(Saved entries)
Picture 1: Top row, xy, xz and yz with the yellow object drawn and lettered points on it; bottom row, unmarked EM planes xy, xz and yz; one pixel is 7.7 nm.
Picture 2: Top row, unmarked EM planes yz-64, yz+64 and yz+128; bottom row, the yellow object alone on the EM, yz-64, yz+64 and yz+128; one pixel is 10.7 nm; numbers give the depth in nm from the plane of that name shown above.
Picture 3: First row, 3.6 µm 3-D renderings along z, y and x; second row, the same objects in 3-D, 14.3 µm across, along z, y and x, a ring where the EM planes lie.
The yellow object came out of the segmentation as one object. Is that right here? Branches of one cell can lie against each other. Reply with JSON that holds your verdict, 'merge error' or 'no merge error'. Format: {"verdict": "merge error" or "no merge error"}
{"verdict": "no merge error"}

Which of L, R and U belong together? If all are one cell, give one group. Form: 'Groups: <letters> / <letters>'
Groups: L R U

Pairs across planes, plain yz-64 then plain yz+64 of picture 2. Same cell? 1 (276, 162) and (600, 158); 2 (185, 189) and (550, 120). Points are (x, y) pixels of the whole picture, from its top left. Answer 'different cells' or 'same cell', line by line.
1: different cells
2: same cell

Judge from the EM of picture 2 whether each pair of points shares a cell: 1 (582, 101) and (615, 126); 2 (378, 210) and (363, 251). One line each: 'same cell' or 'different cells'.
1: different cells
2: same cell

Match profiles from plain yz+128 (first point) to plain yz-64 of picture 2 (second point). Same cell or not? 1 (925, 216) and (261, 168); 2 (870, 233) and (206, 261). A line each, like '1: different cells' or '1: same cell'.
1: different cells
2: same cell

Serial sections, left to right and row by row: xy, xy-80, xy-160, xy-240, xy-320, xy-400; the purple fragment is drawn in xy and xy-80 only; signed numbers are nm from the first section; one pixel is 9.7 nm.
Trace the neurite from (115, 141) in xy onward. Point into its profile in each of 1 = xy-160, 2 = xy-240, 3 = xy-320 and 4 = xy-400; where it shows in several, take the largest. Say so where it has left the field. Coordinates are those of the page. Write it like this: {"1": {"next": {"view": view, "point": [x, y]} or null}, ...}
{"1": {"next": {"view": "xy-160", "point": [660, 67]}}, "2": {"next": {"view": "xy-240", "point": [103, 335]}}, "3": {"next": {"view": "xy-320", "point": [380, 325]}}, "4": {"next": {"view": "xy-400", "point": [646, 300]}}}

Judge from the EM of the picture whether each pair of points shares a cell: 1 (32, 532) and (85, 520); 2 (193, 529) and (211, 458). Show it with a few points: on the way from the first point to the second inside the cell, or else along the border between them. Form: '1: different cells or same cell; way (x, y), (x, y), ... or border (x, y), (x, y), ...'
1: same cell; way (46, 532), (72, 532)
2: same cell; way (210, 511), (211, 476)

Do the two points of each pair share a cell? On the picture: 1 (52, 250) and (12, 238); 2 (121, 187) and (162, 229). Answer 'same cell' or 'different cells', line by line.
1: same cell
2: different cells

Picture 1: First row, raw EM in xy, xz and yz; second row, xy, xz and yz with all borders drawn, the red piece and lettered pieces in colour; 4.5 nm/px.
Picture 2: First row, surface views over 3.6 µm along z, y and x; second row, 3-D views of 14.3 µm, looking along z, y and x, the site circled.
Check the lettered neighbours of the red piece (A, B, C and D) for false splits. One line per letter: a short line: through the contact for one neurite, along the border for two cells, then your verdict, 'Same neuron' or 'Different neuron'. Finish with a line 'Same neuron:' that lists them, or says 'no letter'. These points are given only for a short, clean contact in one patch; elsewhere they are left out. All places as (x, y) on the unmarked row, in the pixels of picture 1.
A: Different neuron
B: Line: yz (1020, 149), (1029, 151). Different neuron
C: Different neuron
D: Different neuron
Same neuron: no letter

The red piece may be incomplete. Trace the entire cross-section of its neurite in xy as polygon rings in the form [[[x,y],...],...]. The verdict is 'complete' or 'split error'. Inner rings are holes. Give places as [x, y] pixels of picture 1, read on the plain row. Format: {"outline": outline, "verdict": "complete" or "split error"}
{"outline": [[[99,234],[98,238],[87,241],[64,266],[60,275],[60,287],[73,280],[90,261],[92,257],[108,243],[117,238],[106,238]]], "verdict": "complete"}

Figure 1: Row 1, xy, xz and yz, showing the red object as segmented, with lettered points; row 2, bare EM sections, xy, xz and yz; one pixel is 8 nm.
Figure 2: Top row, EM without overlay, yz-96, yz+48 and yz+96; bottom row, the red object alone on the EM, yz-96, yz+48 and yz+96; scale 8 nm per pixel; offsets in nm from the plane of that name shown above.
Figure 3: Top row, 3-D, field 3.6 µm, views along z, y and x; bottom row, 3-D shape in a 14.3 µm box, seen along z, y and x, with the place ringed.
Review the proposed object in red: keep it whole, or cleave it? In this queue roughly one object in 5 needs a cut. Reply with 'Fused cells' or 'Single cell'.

**Exercise details:** Exactly as they appear above, transcribe the records in full.

**Written answer:**
Picture 1: Top row, xy, xz and yz with the yellow object drawn and lettered points on it; bottom row, unmarked EM planes xy, xz and yz; one pixel is 7.7 nm.
Picture 2: Top row, unmarked EM planes yz-64, yz+64 and yz+128; bottom row, the yellow object alone on the EM, yz-64, yz+64 and yz+128; one pixel is 10.7 nm; numbers give the depth in nm from the plane of that name shown above.
Picture 3: First row, 3.6 µm 3-D renderings along z, y and x; second row, the same objects in 3-D, 14.3 µm across, along z, y and x, a ring where the EM planes lie.
The yellow object came out of the segmentation as one object. Is that right here? Branches of one cell can lie against each other. Reply with JSON that holds your verdict, 'merge error' or 'no merge error'. Format: {"verdict": "merge error" or "no merge error"}
{"verdict": "no merge error"}

Which of L, R and U belong together? If all are one cell, give one group. Form: 'Groups: <letters> / <letters>'
Groups: L R U

Pairs across planes, plain yz-64 then plain yz+64 of picture 2. Same cell? 1 (276, 162) and (600, 158); 2 (185, 189) and (550, 120). Points are (x, y) pixels of the whole picture, from its top left. Answer 'different cells' or 'same cell', line by line.
1: different cells
2: same cell

Judge from the EM of picture 2 whether each pair of points shares a cell: 1 (582, 101) and (615, 126); 2 (378, 210) and (363, 251). One line each: 'same cell' or 'different cells'.
1: different cells
2: same cell

Match profiles from plain yz+128 (first point) to plain yz-64 of picture 2 (second point). Same cell or not? 1 (925, 216) and (261, 168); 2 (870, 233) and (206, 261). A line each, like '1: different cells' or '1: same cell'.
1: different cells
2: same cell

Serial sections, left to right and row by row: xy, xy-80, xy-160, xy-240, xy-320, xy-400; the purple fragment is drawn in xy and xy-80 only; signed numbers are nm from the first section; one pixel is 9.7 nm.
Trace the neurite from (115, 141) in xy onward. Point into its profile in each of 1 = xy-160, 2 = xy-240, 3 = xy-320 and 4 = xy-400; where it shows in several, take the largest. Say so where it has left the field. Coordinates are those of the page. Write it like this: {"1": {"next": {"view": view, "point": [x, y]} or null}, ...}
{"1": {"next": {"view": "xy-160", "point": [660, 67]}}, "2": {"next": {"view": "xy-240", "point": [103, 335]}}, "3": {"next": {"view": "xy-320", "point": [380, 325]}}, "4": {"next": {"view": "xy-400", "point": [646, 300]}}}

Judge from the EM of the picture whether each pair of points shares a cell: 1 (32, 532) and (85, 520); 2 (193, 529) and (211, 458). Show it with a few points: on the way from the first point to the second inside the cell, or else along the border between them. Form: '1: different cells or same cell; way (x, y), (x, y), ... or border (x, y), (x, y), ...'
1: same cell; way (46, 532), (72, 532)
2: same cell; way (210, 511), (211, 476)

Do the two points of each pair share a cell? On the picture: 1 (52, 250) and (12, 238); 2 (121, 187) and (162, 229). Answer 'same cell' or 'different cells', line by line.
1: same cell
2: different cells

Picture 1: First row, raw EM in xy, xz and yz; second row, xy, xz and yz with all borders drawn, the red piece and lettered pieces in colour; 4.5 nm/px.
Picture 2: First row, surface views over 3.6 µm along z, y and x; second row, 3-D views of 14.3 µm, looking along z, y and x, the site circled.
Check the lettered neighbours of the red piece (A, B, C and D) for false splits. One line per letter: a short line: through the contact for one neurite, along the border for two cells, then your verdict, 'Same neuron' or 'Different neuron'. Finish with a line 'Same neuron:' that lists them, or says 'no letter'. These points are given only for a short, clean contact in one patch; elsewhere they are left out. All places as (x, y) on the unmarked row, in the pixels of picture 1.
A: Different neuron
B: Line: yz (1020, 149), (1029, 151). Different neuron
C: Different neuron
D: Different neuron
Same neuron: no letter

The red piece may be incomplete. Trace the entire cross-section of its neurite in xy as polygon rings in the form [[[x,y],...],...]. The verdict is 'complete' or 'split error'. Inner rings are holes. Give places as [x, y] pixels of picture 1, read on the plain row. Format: {"outline": outline, "verdict": "complete" or "split error"}
{"outline": [[[99,234],[98,238],[87,241],[64,266],[60,275],[60,287],[73,280],[90,261],[92,257],[108,243],[117,238],[106,238]]], "verdict": "complete"}

Figure 1: Row 1, xy, xz and yz, showing the red object as segmented, with lettered points; row 2, bare EM sections, xy, xz and yz; one pixel is 8 nm.
Figure 2: Top row, EM without overlay, yz-96, yz+48 and yz+96; bottom row, the red object alone on the EM, yz-96, yz+48 and yz+96; scale 8 nm per pixel; offsets in nm from the plane of that name shown above.
Figure 3: Top row, 3-D, field 3.6 µm, views along z, y and x; bottom row, 3-D shape in a 14.3 µm box, seen along z, y and x, with the place ringed.
Review the proposed object in red: keep it whole, or cleave it? In this queue roughly one object in 5 needs a cut. Reply with 'Fused cells' or 'Single cell'.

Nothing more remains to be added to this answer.